**What you will do**
Scan the records below and report how many lines contain the word "knee", giving the number by itself.

**Data extracts**
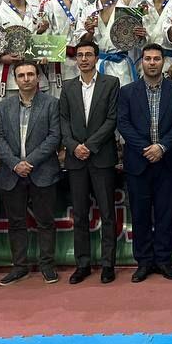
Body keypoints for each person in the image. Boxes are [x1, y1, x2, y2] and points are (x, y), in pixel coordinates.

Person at [117, 44, 172, 281]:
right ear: (142, 62)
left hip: (168, 162)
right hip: (138, 162)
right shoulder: (127, 92)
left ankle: (164, 261)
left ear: (163, 62)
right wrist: (146, 149)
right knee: (140, 215)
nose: (152, 63)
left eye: (157, 59)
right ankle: (144, 262)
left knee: (166, 214)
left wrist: (162, 147)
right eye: (148, 59)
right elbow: (123, 124)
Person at [0, 62, 62, 285]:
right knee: (16, 223)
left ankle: (47, 265)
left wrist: (29, 162)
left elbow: (54, 137)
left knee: (45, 222)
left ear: (38, 77)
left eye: (30, 74)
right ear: (15, 79)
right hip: (11, 173)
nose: (26, 79)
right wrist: (16, 164)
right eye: (21, 75)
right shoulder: (3, 106)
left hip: (42, 171)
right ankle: (19, 266)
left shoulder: (52, 103)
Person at [59, 41, 121, 284]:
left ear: (97, 58)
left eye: (88, 55)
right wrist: (74, 146)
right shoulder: (68, 86)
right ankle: (82, 264)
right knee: (80, 214)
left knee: (107, 214)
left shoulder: (111, 83)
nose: (84, 59)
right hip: (76, 159)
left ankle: (108, 265)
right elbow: (63, 120)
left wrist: (90, 145)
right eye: (80, 55)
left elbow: (112, 119)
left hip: (101, 156)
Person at [0, 0, 48, 105]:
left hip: (33, 69)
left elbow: (44, 40)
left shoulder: (38, 13)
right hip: (8, 73)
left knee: (37, 112)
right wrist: (1, 57)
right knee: (5, 112)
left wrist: (43, 53)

**Written response**
8